Silly me. I forgot to insert the missing some.


Gravatar You are right about the feeling of connectedness...and I think that is the reason Dawkins can get up in the morning inspite of Ken's questioning about that. For me the rituals and communal aspects of my religion(I am Catholic)augment the sort of connection to the world around me that I get from the evolutionary perspective. This yearning for, and attempt to find connectedness maybe what ought to unite us.


Gravatar Is there audio or video of the talk online someplace?

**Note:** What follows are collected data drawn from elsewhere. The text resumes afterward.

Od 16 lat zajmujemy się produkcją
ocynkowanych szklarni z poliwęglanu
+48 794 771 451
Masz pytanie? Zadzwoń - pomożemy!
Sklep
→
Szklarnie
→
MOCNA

Gravatar Why can Creationists &/or Intelligent Design (ID) advocates solve Sudoku Number Puzzles so quickly?

THEY JUST PUT A “G” IN ALL THE EMPTY SQUARES.

It’s just a matter of faith! It’s the same method creationists and now ID specialists resort to in trying to prove their unsustainable “intelligent design theory”. Creationists can just stop searching for reality by just assuming all gaps in current understanding and/or knowledge of evolution must be filled with a (G=god) solution. As Prof Richard Dawkins explains in chapter four of The GOD Delusion; “If an apparent gap is found, it is assumed that God, by default must fill it.” Saves them having to think and question I suppose.

Much like the progress one makes by eliminating the possible numbers in each square as a Sudoku puzzle is solved, “gaps shrink as science advances and God is threatened with eventually having nothing to do and nowhere to hide.” This of course “worries thoughtful theologians” however the greater worry for scientists (and the rest of us) is that groups through politics or fear will walk away from the “essential part of the scientific enterprise [that is] to admit ignorance.”

Nothing is more dangerous than a, ‘I have all the answers’ arrogant preacher followed by a bunch of non-thinking ‘god-botherers’ driven by blind faith who absolve themselves from their societal responsibilities with the comfort of unquestioning feeble-minds!

Although some see Dawkins as a bit of a raver and less scientific in his arguments than he could (should) be, if you read Pascal Boyer's "Gods, Spirits and the Mental Instincts that Create Them", Dawkins’ 'emotional' approach to battling the “ID” lobby is also needed.